PROBLEM: The copy you return must begin at the line containing "pinky pip: (65, 169)" and end at the final line of the listing below, with every picture left out.

RAW DATA:
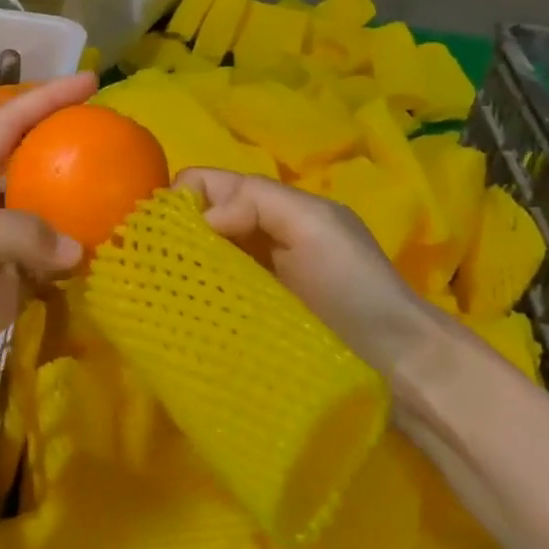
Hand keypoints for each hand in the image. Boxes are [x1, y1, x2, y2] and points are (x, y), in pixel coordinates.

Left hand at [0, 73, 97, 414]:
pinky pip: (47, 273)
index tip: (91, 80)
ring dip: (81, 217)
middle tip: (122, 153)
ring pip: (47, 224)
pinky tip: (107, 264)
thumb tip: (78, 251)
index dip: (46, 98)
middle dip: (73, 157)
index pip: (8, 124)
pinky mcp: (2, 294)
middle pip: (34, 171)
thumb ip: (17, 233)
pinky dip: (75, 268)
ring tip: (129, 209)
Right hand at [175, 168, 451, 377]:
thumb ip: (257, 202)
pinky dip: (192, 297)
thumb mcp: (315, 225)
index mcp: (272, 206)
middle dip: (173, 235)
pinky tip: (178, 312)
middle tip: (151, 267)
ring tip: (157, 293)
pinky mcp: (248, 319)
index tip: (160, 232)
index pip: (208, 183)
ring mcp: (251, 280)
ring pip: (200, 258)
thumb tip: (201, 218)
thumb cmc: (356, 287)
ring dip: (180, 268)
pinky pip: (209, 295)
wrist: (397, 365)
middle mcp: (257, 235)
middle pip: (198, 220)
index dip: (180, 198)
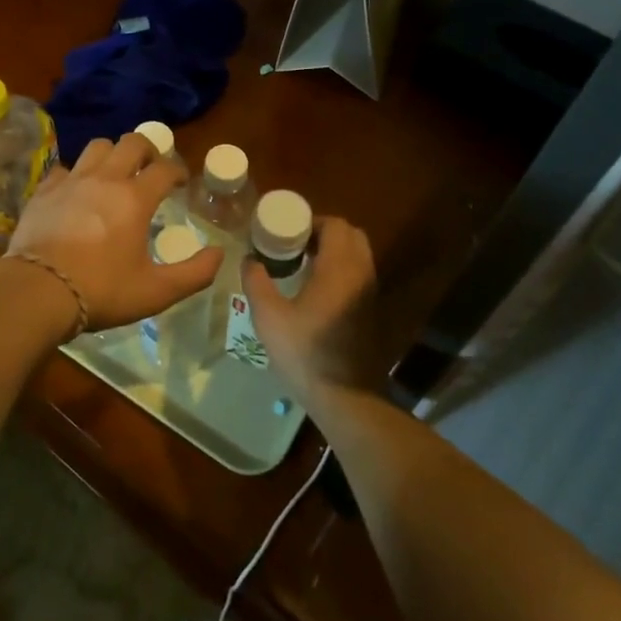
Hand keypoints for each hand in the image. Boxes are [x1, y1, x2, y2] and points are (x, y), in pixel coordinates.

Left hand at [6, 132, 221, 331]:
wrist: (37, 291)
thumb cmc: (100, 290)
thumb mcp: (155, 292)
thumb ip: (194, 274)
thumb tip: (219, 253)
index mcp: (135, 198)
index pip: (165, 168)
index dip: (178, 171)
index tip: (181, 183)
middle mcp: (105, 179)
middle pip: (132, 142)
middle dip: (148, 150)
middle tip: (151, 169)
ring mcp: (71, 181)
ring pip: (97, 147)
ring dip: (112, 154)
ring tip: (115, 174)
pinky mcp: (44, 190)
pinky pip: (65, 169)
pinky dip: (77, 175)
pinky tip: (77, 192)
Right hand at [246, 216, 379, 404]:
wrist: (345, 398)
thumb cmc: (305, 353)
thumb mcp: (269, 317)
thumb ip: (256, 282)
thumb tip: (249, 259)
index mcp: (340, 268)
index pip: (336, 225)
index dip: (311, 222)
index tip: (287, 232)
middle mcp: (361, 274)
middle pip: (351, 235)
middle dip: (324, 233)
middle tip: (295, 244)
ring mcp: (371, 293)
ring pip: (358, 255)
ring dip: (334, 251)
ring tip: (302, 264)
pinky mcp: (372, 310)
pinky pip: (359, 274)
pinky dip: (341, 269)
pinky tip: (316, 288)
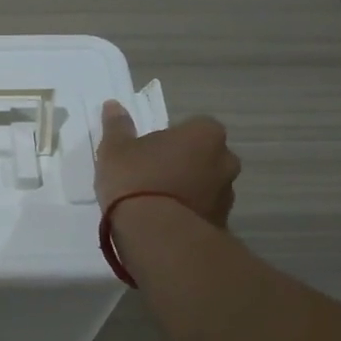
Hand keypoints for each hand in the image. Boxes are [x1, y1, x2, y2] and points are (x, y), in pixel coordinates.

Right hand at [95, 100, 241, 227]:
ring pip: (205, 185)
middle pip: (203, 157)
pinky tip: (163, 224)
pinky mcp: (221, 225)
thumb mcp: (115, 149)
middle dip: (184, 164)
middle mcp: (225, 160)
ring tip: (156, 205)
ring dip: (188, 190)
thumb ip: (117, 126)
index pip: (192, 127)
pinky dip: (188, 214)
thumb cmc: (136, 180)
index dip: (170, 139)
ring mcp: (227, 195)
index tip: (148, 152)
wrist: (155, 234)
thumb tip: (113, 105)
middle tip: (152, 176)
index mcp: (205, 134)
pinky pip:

RESPONSE BELOW:
pinky pip: (65, 169)
pinky dip: (77, 175)
pinky tip: (77, 192)
Right hand at [246, 216, 379, 404]:
wrist: (345, 398)
thumb cmc: (305, 353)
thumb mcp: (269, 317)
thumb ip: (256, 282)
thumb tip: (249, 259)
index mcp: (340, 268)
index pip: (336, 225)
index dip: (311, 222)
index tip: (287, 232)
middle mcp: (361, 274)
middle pip: (351, 235)
middle dip: (324, 233)
middle tip: (295, 244)
ring mcp: (371, 293)
ring pip: (358, 255)
ring dip: (334, 251)
ring tip: (302, 264)
pinky mcp: (372, 310)
pinky pip: (359, 274)
pinky dip: (341, 269)
pinky tip: (316, 288)
Hand keypoints for each hand in the image. Boxes are [x1, y1, x2, y2] and points are (x, y), in pixel coordinates.

Right hand at [95, 100, 241, 227]:
ring pip: (205, 185)
middle pip: (203, 157)
pinky tip: (163, 224)
pinky mcp: (221, 225)
thumb mcp: (115, 149)
middle dip: (184, 164)
middle mcp: (225, 160)
ring tip: (156, 205)
ring dip: (188, 190)
thumb ip: (117, 126)
index pip: (192, 127)
pinky dip: (188, 214)
thumb cmc: (136, 180)
index dip: (170, 139)
ring mcp: (227, 195)
index tip: (148, 152)
wrist: (155, 234)
thumb tip: (113, 105)
middle tip: (152, 176)
index mcp: (205, 134)
pinky pip:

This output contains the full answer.